The Tercero River (Río Tercero, 'Third River'), also known as Ctalamochita, is a river in Córdoba Province of Argentina.

It originates in the Sierras de Córdoba near Cerro Champaquí and Calamuchita Valley, in an area of annual precipitation of between 600 and 1000 mm. Leaving the valley, it reaches the plains where four dams have been constructed, called Cerro Pelado Dam, Arroyo Corto Dam, Embalse Río Tercero — with 54.3 km2 built in 1936 — and Piedras Moras, which serve as flow regulators and produce hydroelectricity.

The reservoirs created by the dams are also used for tourism and recreation, including water sports and fishing.

It has a water flow of 27.17 m3/s, and flows 307 km before reaching the Carcarañá River.

The river navigable for small- to medium-sized boats as it flows through the plains. It flows eastward into the Humid Pampas, which has an average rainfall of 730 mm per year.

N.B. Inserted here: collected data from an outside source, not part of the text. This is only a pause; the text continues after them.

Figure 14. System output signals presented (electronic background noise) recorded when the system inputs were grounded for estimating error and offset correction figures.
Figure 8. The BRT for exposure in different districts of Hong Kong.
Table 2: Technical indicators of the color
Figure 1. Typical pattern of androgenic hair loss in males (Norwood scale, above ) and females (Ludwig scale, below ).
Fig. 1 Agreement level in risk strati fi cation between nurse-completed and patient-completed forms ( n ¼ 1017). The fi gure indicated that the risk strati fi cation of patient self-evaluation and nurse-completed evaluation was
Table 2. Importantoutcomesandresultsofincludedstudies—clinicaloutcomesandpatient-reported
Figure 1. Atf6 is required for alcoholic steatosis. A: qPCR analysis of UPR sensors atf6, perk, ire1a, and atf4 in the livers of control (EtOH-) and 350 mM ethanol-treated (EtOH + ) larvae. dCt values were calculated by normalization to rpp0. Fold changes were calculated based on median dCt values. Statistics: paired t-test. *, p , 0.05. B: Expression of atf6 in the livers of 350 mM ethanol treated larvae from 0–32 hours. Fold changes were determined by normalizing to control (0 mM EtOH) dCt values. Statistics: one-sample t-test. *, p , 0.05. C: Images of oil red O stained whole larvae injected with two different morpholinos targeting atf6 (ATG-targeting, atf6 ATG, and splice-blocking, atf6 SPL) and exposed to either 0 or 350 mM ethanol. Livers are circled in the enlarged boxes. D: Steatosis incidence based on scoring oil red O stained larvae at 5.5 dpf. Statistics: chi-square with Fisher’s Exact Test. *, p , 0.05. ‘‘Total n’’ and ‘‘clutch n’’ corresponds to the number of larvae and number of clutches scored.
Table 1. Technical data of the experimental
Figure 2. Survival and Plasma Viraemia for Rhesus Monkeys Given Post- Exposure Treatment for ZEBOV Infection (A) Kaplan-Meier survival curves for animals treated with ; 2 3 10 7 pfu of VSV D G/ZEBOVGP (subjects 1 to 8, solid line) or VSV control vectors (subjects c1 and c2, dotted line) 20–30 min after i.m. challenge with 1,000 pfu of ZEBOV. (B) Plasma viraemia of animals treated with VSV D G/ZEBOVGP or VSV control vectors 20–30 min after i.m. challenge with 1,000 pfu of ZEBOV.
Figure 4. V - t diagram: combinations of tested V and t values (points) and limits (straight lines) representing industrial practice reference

It joins the Saladillo River (also called the Cuarto River) to form the Carcarañá River, a tributary of the Paraná River.

Among the most important cities on the path of the Tercero are Río Tercero, Villa María, Villa Nueva, Bell Ville and Leones.

The word Ctalamochita (from which the term Calamuchita derives) seems to be a mixture of the Native American term ctala or tala, meaning "important tree", and a deformation of the Spanish mucho or muchito, finally meaning "area of many trees". The name Tercero became more common since the 18th century, being the third of five rivers counting from Córdoba city. Of them, the Tercero and the Cuarto (fourth) are the only ones to reach, indirectly, the Paraná River, being therefore tributaries to the Río de la Plata Basin.

==Bridges==
The river has the following bridges from Piedras Moras dum to the Carcarañá River:
- Piedras Moras Dum Bridge (in Almafuerte).
- 6th State Road Bridge (in Rio Tercero).
- East Bridge (in Rio Tercero).
- Los Potreros Bridge (in the countryside 32° 9'3.98"S 64° 1'38.86"O).
- West Bridge (in Villa Ascasubi).
- East Bridge (in Villa Asasubi).
- 10th State Road Bridge (in Pampayasta).
- Andinian Bridge (in Villa Maria).
- Velez Sarsfield Bridge (in Villa Maria - Villa Nueva).
- 4th State Road Bridge (in Villa Maria - Villa Nueva).
- Black Bridge (in Villa Maria - Villa Nueva).
- 2nd State Road Bridge (in Villa Nueva).
- Carcano Bridge (in Ramon J. Carcano).
- Ballesteros Bridge (in Ballesteros).
- Morrison Bridge (in Morrison).
- Paso de la Arena Pedestrian Bridge (in Bell Ville).
- Colon Bridge (in Bell Ville).
- Bus Station Pedestrian Bridge (in Bell Ville).
- Italia Bridge (in Bell Ville).
- Colombia Pedestrian Bridge (in Bell Ville).
- Falcato Pedestrian Bridge (in Bell Ville).
- Bridge of he History (in Bell Ville).
- Monte Leña Bridge (in Monte Leña).
- San Marcos West Bridge (in the countryside 32°39'32.94"S 62°31'31.22"O).
- San Marcos East Bridge (in the countryside 32°41'51.42"S 62°28'54.82"O).